All six Starbucks cafes in Israel will be shut down at the end of the week, Starbucks Coffee International and Delek Group said yesterday, as they announced the end of their brief partnership. All 120 of the coffee chain's employees in Israel will be laid off.
The decision follows months of poor sales and Delek's failure to find an investor to replace it in the venture. Seattle-based Starbucks Corp, the parent of Starbucks Coffee International, said its decision to dissolve the joint venture was driven by "market challenges," an allusion to Israel's severe recession and security problems.
"It was a very difficult decision," said Mark McKeon, president of Starbucks Coffee International for Europe, Middle East and Africa. "Following months of serious discussions and market reviews with the Delek Group, we came to this amicable and mutual decision. Our commitment in the market continues to be strong and long-term, and we will return at an appropriate time."
Delek and Starbucks, through their joint venture called Shalom Coffee Co. - held 80.5 percent by Delek - opened their first Israeli coffee shop in late 2001 with plans to reach 20 outlets nationwide by the end of 2002, but wound up opening only six coffee shops, all in the Tel Aviv area.

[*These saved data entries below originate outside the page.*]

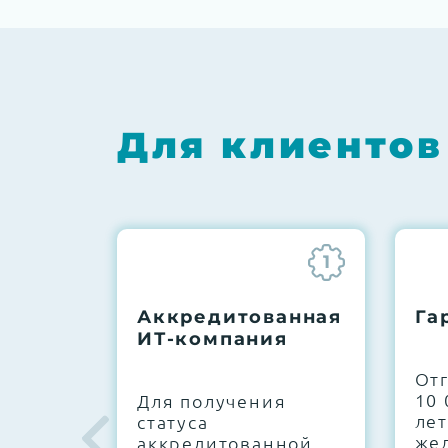
Для клиентов
1
Аккредитованная
Га
ИТ-компания
От
10 
Для получения
лет
статуса
же
аккредитованной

Starbucks was hit by the recession and the security situation, but industry analysts have also pointed out its decision to focus on the Tel Aviv region where it faced competition from established Israeli coffee chains such as Aroma, Arcaffe and Ilan's as well as independent coffee shops.
Analysts also blamed the company's lack of marketing. They said Starbucks had been sure its brand name would be enough to attract customers without the need for extensive marketing. "One can't launch a new brand in a competitive market without a comprehensive penetration package," said a senior advertising executive.